* **How to complete this task**
Write out each line of text from every record as a JSON list of strings, one string per line, skipping any blank lines.

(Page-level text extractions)

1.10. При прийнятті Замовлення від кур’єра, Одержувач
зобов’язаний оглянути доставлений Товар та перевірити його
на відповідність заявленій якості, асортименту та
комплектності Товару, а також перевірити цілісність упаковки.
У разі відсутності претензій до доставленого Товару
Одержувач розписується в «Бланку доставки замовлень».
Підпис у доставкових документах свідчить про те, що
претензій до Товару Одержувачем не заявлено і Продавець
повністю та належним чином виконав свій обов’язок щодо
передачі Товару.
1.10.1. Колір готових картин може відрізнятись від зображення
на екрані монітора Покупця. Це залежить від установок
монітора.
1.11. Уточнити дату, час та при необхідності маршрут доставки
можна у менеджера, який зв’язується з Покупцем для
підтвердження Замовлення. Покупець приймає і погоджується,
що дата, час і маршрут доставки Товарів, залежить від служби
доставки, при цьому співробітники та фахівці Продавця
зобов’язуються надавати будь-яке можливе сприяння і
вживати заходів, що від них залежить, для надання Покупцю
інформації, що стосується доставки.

* **Answer to the problem**
[
  "1.10. При прийнятті Замовлення від кур’єра, Одержувач",
  "зобов’язаний оглянути доставлений Товар та перевірити його",
  "на відповідність заявленій якості, асортименту та",
  "комплектності Товару, а також перевірити цілісність упаковки.",
  "У разі відсутності претензій до доставленого Товару",
  "Одержувач розписується в «Бланку доставки замовлень».",
  "Підпис у доставкових документах свідчить про те, що",
  "претензій до Товару Одержувачем не заявлено і Продавець",
  "повністю та належним чином виконав свій обов’язок щодо",
  "передачі Товару.",
  "1.10.1. Колір готових картин може відрізнятись від зображення",
  "на екрані монітора Покупця. Це залежить від установок",
  "монітора.",
  "1.11. Уточнити дату, час та при необхідності маршрут доставки",
  "можна у менеджера, який зв’язується з Покупцем для",
  "підтвердження Замовлення. Покупець приймає і погоджується,",
  "що дата, час і маршрут доставки Товарів, залежить від служби",
  "доставки, при цьому співробітники та фахівці Продавця",
  "зобов’язуються надавати будь-яке можливе сприяння і",
  "вживати заходів, що від них залежить, для надання Покупцю",
  "інформації, що стосується доставки."
]